Africa University is steadily growing its research intensity, but high impact research outputs have been low due to the lack of institutional research management strategies. Fortunately, the University Executive embraced the benefits of research management and in 2021 a director was appointed in the Office of Research and Innovation. With the support from the Executive and Human Resources, eight staff members improved their skills and knowledge and are currently providing research management services across the institution. Capacity development is an ongoing process and Mandla finds her current role as Research Programs Coordinator constantly changing as the institution defines its research management structures and functions. She is involved in the overall coordination and support of the research management services across the university.

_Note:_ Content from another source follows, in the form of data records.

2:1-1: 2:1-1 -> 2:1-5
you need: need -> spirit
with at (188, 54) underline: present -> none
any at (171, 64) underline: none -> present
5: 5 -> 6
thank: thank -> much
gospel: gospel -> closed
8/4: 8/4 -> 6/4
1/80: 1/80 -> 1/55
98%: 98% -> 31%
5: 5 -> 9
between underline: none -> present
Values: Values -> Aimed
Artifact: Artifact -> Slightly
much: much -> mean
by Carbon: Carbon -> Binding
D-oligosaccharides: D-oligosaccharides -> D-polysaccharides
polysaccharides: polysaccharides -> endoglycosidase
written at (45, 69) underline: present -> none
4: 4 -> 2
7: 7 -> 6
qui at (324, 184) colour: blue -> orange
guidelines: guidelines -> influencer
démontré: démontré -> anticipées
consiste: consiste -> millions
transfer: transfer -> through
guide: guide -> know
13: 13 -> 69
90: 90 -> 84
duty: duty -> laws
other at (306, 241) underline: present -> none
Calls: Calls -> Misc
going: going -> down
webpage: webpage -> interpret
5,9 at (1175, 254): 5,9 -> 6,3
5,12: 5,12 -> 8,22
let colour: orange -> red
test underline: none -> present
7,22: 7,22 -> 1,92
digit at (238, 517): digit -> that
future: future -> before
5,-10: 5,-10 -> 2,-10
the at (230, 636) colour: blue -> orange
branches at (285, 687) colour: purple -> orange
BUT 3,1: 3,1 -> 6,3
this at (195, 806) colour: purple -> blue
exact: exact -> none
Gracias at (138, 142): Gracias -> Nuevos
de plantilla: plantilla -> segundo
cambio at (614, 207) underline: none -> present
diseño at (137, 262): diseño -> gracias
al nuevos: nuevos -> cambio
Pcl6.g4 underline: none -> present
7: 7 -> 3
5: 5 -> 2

Research management is still emerging in Zimbabwe, and she finds it satisfying to be able to walk on unchartered territories, learning as she serves and measuring her success in seeing more and more researchers writing grant proposals and succeeding in attracting research funding and delivering high quality outputs.
It is important to Mandla to engage with researchers and support them with confidence. This requires the constant upgrading of her skills and competence. She used the Professional Competency Framework (PCF) for Research Managers to identify the competency areas that she wants to improve in and acted by enrolling for the Postgraduate Diploma in Research Management and Administration at Stellenbosch University. Her studies is supported by a scholarship from the African Academy of Sciences RemPRO Africa and the Alliance for Accelerating Excellence in Science in Africa. In 2021 she was awarded professional status as a Research Management Professional (RMP) through the IPRC. She says: “This is the highest honour I cherish most as I am the only one in Zimbabwe at the moment and other research managers and administrators are encouraged now to take up research management seriously as a profession”.